Experimental Investigation of Various Regimes of Bubble Formation and Growth—A Theoretical View of Double Coalescence Regime

Abstract

Abstract Bubble formation and growth in a liquid is an important process in many industries. Bubble formation regime determines the essential characteristics of the bubble formation process such as bubble volume, shape, and formation time. The formation regime changes from single to double and multiple by increasing the volumetric gas flowrate. In the present research, various regimes of air bubble formation in pure water and glycerin solutions (glycerin 92%, glycerin 96%, and glycerin 100%) were observed by conducting experiments, and they have been defined in terms of the dimensionless Froude (Fr) and Bond (Bo) numbers. The liquids that have been used in the experiments provide a wide range of viscosity from 0.001 to 1.07 Pa·s. However, the surface tension remains approximately constant. In these experiments, relatively small needle sizes (lower than 0.6 mm), Bond numbers smaller than 0.05, and Froude numbers smaller than 70,000 were used, and the boundaries between various regimes were determined.

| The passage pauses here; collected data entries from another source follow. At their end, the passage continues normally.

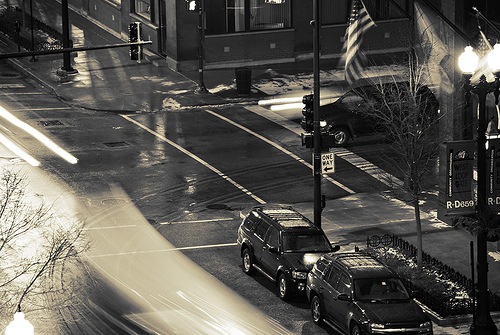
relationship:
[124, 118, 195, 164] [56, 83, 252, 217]
lines on road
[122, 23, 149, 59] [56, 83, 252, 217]
light on road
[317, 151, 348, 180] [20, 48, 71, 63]
sign on pole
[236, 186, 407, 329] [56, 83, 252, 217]
cars on road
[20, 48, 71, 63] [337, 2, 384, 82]
pole near flag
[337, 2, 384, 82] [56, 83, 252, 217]
flag on road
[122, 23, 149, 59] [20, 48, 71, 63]
light near pole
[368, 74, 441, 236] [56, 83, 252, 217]
tree on road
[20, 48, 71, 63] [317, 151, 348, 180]
pole holding sign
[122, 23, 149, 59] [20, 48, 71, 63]
light on pole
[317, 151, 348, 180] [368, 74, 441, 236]
sign near tree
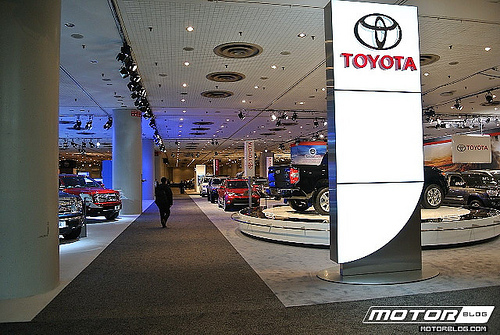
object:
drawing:
[354, 14, 402, 51]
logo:
[340, 13, 417, 72]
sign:
[323, 0, 425, 278]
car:
[218, 178, 262, 212]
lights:
[114, 44, 167, 154]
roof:
[57, 3, 498, 168]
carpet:
[0, 187, 500, 335]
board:
[324, 1, 424, 278]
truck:
[269, 152, 448, 215]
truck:
[0, 28, 61, 292]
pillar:
[110, 108, 141, 215]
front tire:
[423, 184, 445, 209]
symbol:
[353, 13, 402, 51]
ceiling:
[58, 4, 500, 169]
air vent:
[218, 45, 260, 58]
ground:
[447, 158, 482, 184]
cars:
[207, 175, 232, 203]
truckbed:
[268, 152, 329, 189]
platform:
[239, 206, 500, 251]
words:
[340, 52, 417, 71]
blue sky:
[214, 171, 261, 218]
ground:
[390, 113, 418, 128]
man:
[153, 176, 173, 229]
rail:
[239, 204, 500, 232]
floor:
[3, 187, 499, 333]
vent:
[213, 41, 262, 59]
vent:
[206, 72, 245, 82]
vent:
[201, 90, 234, 98]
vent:
[193, 122, 213, 125]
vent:
[191, 128, 207, 135]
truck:
[57, 184, 83, 243]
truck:
[266, 147, 448, 210]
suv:
[206, 175, 232, 203]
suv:
[59, 174, 123, 220]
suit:
[154, 184, 174, 205]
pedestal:
[238, 204, 500, 250]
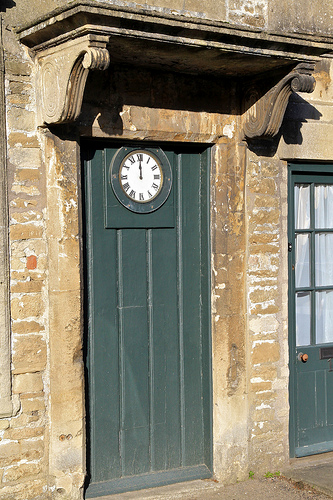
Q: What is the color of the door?
A: Green.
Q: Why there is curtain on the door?
A: To keep too much lights out.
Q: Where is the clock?
A: On the door.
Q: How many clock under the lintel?
A: One.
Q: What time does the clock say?
A: 1200.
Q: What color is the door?
A: Green.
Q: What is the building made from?
A: Bricks.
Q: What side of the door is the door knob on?
A: Left.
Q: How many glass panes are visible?
A: 6.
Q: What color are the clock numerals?
A: Black.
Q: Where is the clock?
A: On the green panel.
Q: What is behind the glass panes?
A: Curtain.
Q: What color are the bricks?
A: Tan.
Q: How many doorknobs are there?
A: 1.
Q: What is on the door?
A: A clock.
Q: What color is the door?
A: Green.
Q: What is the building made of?
A: Brick.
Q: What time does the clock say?
A: 12:00.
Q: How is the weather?
A: Sunny.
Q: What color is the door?
A: Green.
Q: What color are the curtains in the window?
A: White.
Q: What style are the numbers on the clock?
A: Roman.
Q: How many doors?
A: 1.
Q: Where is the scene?
A: Outside a building.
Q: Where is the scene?
A: Outside an old building.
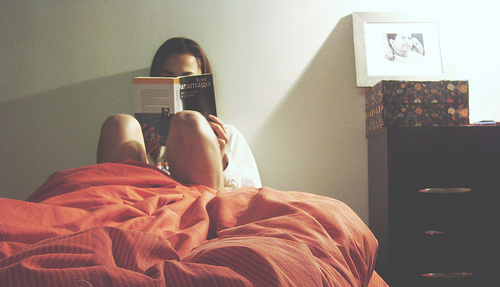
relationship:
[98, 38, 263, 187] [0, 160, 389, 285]
woman sitting on bed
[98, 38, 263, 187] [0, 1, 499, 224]
woman leaning against wall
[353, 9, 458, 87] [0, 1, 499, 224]
picture leaning against wall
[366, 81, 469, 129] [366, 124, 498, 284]
box on top of dresser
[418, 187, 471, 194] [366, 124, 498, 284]
handle on dresser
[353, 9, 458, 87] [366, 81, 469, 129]
picture on box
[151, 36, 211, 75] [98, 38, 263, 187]
hair of woman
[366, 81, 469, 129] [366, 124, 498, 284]
box on dresser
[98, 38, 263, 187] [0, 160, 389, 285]
woman in bed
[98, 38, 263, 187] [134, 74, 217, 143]
woman reading a book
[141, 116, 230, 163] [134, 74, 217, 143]
hands on book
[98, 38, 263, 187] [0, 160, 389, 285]
woman sitting in bed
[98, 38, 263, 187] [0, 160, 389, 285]
woman reading in bed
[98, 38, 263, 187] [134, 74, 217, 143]
woman relaxing with a book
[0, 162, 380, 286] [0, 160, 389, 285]
comforter on bed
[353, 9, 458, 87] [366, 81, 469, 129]
picture sitting on box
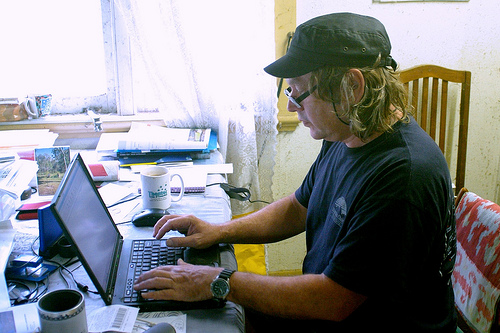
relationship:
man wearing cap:
[259, 9, 460, 331] [251, 9, 417, 100]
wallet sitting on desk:
[12, 196, 57, 223] [2, 122, 247, 331]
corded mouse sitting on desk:
[113, 207, 170, 229] [2, 122, 247, 331]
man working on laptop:
[132, 12, 458, 332] [42, 148, 227, 311]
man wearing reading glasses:
[132, 12, 458, 332] [278, 84, 323, 106]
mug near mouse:
[129, 158, 178, 208] [128, 198, 153, 224]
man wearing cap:
[132, 12, 458, 332] [263, 12, 395, 77]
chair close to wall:
[397, 65, 472, 196] [388, 5, 493, 75]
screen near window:
[115, 0, 281, 125] [112, 5, 277, 126]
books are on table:
[125, 117, 214, 157] [14, 121, 235, 315]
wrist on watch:
[205, 260, 250, 305] [209, 261, 258, 297]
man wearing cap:
[259, 9, 460, 331] [263, 12, 425, 79]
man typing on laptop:
[132, 12, 458, 332] [49, 152, 226, 313]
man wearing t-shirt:
[132, 12, 458, 332] [287, 119, 462, 331]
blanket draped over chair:
[456, 192, 498, 329] [453, 185, 499, 329]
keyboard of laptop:
[129, 240, 203, 297] [43, 148, 244, 305]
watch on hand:
[209, 267, 238, 303] [133, 258, 225, 304]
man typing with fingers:
[132, 12, 458, 332] [152, 210, 201, 251]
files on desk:
[113, 149, 212, 162] [2, 122, 247, 333]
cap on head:
[263, 12, 398, 79] [286, 12, 413, 144]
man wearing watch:
[132, 12, 458, 332] [209, 262, 238, 317]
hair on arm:
[242, 267, 326, 309] [131, 181, 445, 325]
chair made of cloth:
[452, 177, 483, 295] [455, 195, 483, 318]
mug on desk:
[139, 166, 184, 208] [2, 122, 247, 333]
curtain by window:
[134, 6, 279, 170] [0, 0, 308, 132]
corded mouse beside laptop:
[131, 208, 171, 227] [42, 148, 227, 311]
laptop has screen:
[31, 133, 281, 310] [53, 155, 127, 291]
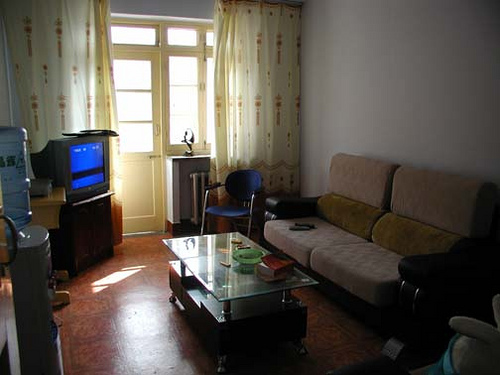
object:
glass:
[161, 231, 319, 302]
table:
[154, 219, 318, 367]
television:
[29, 137, 110, 204]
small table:
[50, 202, 125, 276]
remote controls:
[294, 223, 316, 229]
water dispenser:
[0, 225, 63, 374]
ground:
[421, 177, 447, 202]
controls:
[289, 226, 310, 230]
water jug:
[0, 123, 32, 240]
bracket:
[149, 155, 161, 159]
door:
[107, 16, 214, 239]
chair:
[200, 170, 263, 239]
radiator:
[188, 172, 208, 225]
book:
[257, 253, 296, 277]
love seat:
[262, 146, 500, 318]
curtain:
[0, 1, 122, 247]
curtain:
[204, 0, 303, 232]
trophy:
[182, 128, 196, 157]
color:
[69, 142, 103, 191]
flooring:
[76, 289, 161, 367]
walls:
[301, 5, 494, 212]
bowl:
[231, 249, 265, 265]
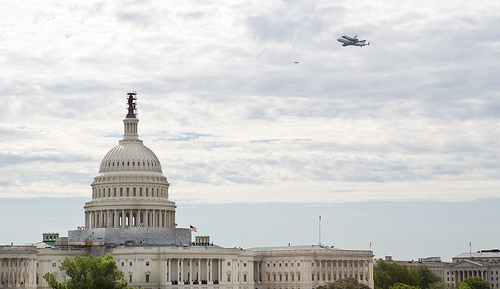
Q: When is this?
A: Daytime.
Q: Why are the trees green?
A: Chlorophyll.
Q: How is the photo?
A: Clear.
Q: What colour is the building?
A: White.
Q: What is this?
A: White house.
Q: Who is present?
A: Nobody.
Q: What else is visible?
A: Clouds.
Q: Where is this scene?
A: Near the Capitol.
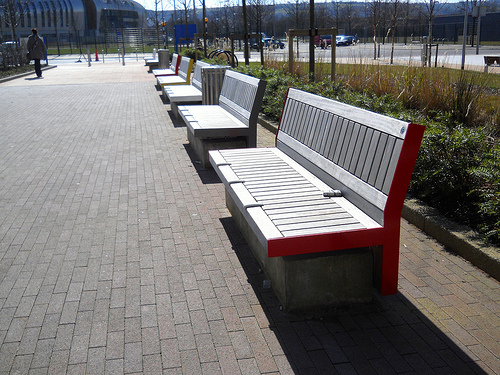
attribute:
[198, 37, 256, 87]
rack — bike, empty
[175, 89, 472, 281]
bench — lined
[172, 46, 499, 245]
bushes — green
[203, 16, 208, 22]
spotlight — long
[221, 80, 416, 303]
bench — lined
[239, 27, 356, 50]
vehicles — parked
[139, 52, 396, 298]
benches — lined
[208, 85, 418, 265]
benches — lined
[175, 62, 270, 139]
benches — lined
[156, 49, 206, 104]
benches — lined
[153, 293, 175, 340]
bricks — grey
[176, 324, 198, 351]
bricks — grey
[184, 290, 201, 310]
bricks — grey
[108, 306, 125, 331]
bricks — grey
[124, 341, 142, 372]
bricks — grey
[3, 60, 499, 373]
walkway — brick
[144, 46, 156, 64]
bench — lined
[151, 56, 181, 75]
bench — lined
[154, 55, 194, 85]
bench — lined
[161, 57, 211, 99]
bench — lined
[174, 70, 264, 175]
bench — lined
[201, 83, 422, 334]
bench — lined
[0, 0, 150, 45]
building — distant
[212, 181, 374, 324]
block — concrete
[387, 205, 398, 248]
paint — red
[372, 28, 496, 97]
flowers — growing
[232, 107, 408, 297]
bench — red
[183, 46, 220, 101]
can — grey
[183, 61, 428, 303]
benches — lined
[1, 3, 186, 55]
stadium — large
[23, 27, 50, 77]
person — walking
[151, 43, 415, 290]
benches — lined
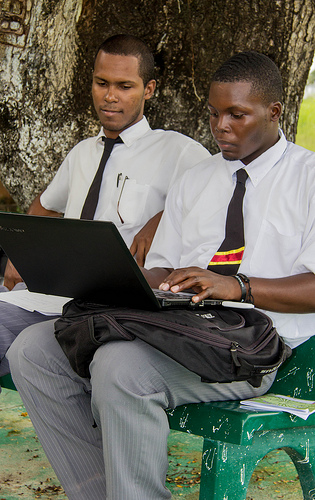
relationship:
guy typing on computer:
[3, 48, 313, 500] [0, 211, 214, 307]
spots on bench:
[208, 417, 226, 435] [1, 251, 305, 496]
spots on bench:
[178, 409, 187, 429] [1, 251, 305, 496]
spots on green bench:
[201, 444, 218, 469] [178, 387, 313, 476]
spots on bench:
[237, 459, 247, 487] [1, 251, 305, 496]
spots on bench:
[243, 427, 253, 442] [1, 251, 305, 496]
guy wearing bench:
[0, 34, 212, 405] [0, 297, 63, 376]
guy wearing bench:
[3, 48, 313, 500] [4, 316, 279, 500]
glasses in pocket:
[108, 164, 138, 236] [101, 177, 151, 231]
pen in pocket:
[113, 171, 123, 184] [101, 177, 151, 231]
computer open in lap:
[0, 211, 214, 307] [44, 294, 278, 369]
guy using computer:
[3, 48, 313, 500] [0, 211, 255, 311]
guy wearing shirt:
[3, 48, 313, 500] [142, 126, 304, 351]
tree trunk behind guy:
[0, 0, 313, 211] [3, 48, 313, 500]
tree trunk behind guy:
[0, 0, 313, 211] [0, 34, 212, 405]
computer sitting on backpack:
[0, 211, 255, 311] [54, 289, 292, 387]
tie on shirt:
[77, 130, 124, 221] [47, 114, 214, 266]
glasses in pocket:
[116, 175, 129, 224] [107, 171, 148, 230]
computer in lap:
[0, 211, 255, 311] [5, 305, 276, 375]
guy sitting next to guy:
[0, 34, 212, 405] [3, 48, 313, 500]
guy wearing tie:
[0, 34, 212, 405] [76, 136, 123, 221]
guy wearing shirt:
[0, 34, 212, 405] [0, 115, 213, 314]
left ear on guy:
[267, 99, 282, 122] [5, 51, 313, 498]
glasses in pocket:
[116, 175, 129, 224] [109, 176, 147, 226]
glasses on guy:
[116, 175, 129, 224] [0, 34, 210, 359]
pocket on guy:
[109, 176, 147, 226] [0, 34, 210, 359]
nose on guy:
[104, 87, 122, 101] [5, 26, 211, 299]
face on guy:
[93, 51, 141, 124] [5, 26, 211, 299]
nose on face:
[104, 87, 122, 101] [93, 51, 141, 124]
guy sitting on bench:
[0, 34, 212, 405] [0, 335, 313, 499]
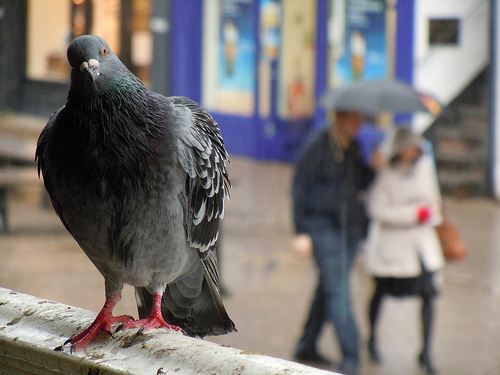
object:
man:
[291, 104, 383, 375]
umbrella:
[322, 80, 429, 117]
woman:
[361, 127, 444, 375]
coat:
[362, 155, 445, 278]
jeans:
[300, 218, 358, 355]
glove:
[418, 206, 428, 222]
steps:
[424, 68, 494, 197]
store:
[0, 0, 496, 162]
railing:
[0, 288, 342, 375]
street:
[0, 111, 500, 375]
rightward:
[464, 196, 499, 374]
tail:
[135, 259, 238, 340]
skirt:
[373, 271, 437, 297]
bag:
[435, 221, 467, 259]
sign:
[218, 0, 257, 91]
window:
[256, 0, 317, 121]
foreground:
[35, 34, 238, 354]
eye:
[102, 46, 107, 55]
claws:
[64, 292, 135, 354]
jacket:
[292, 126, 375, 234]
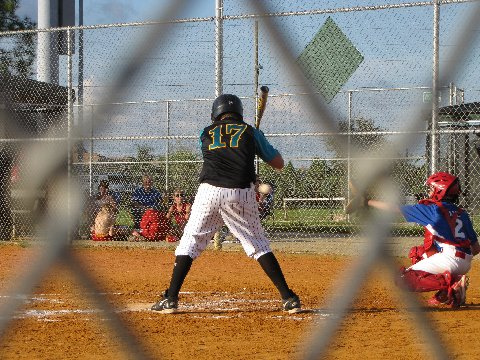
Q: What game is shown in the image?
A: Baseball.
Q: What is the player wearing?
A: White pants.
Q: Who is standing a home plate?
A: A batter.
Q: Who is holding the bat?
A: Baseball player.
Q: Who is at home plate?
A: Catcher.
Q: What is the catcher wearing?
A: Baseball mitt.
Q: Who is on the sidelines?
A: Spectators.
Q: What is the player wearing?
A: Blue and white jersey.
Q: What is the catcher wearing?
A: Red equipment.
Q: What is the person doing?
A: Playing baseball.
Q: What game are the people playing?
A: Baseball.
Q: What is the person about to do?
A: It the ball.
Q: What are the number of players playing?
A: Tow.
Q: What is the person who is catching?
A: A person.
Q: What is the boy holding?
A: Bat.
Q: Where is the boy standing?
A: Batters box.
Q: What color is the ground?
A: Brown.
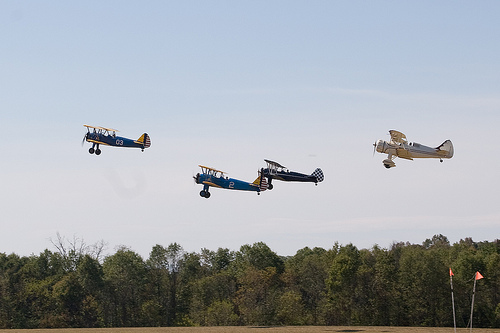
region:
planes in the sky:
[77, 102, 467, 204]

The results indicate that the Froude number associated with the boundaries between various regimes decreases by increasing Bond number. In addition, for a given needle diameter, the air flowrate at which the regime changes from single to double is lower in glycerin solutions than in water. The mentioned flowrate decreases by increasing the liquid viscosity. Finally, based on the governing equations and experimental results of this study, a new correlation has been obtained to estimate the volume of the first bubble at the moment of the detachment in the double coalescence regime.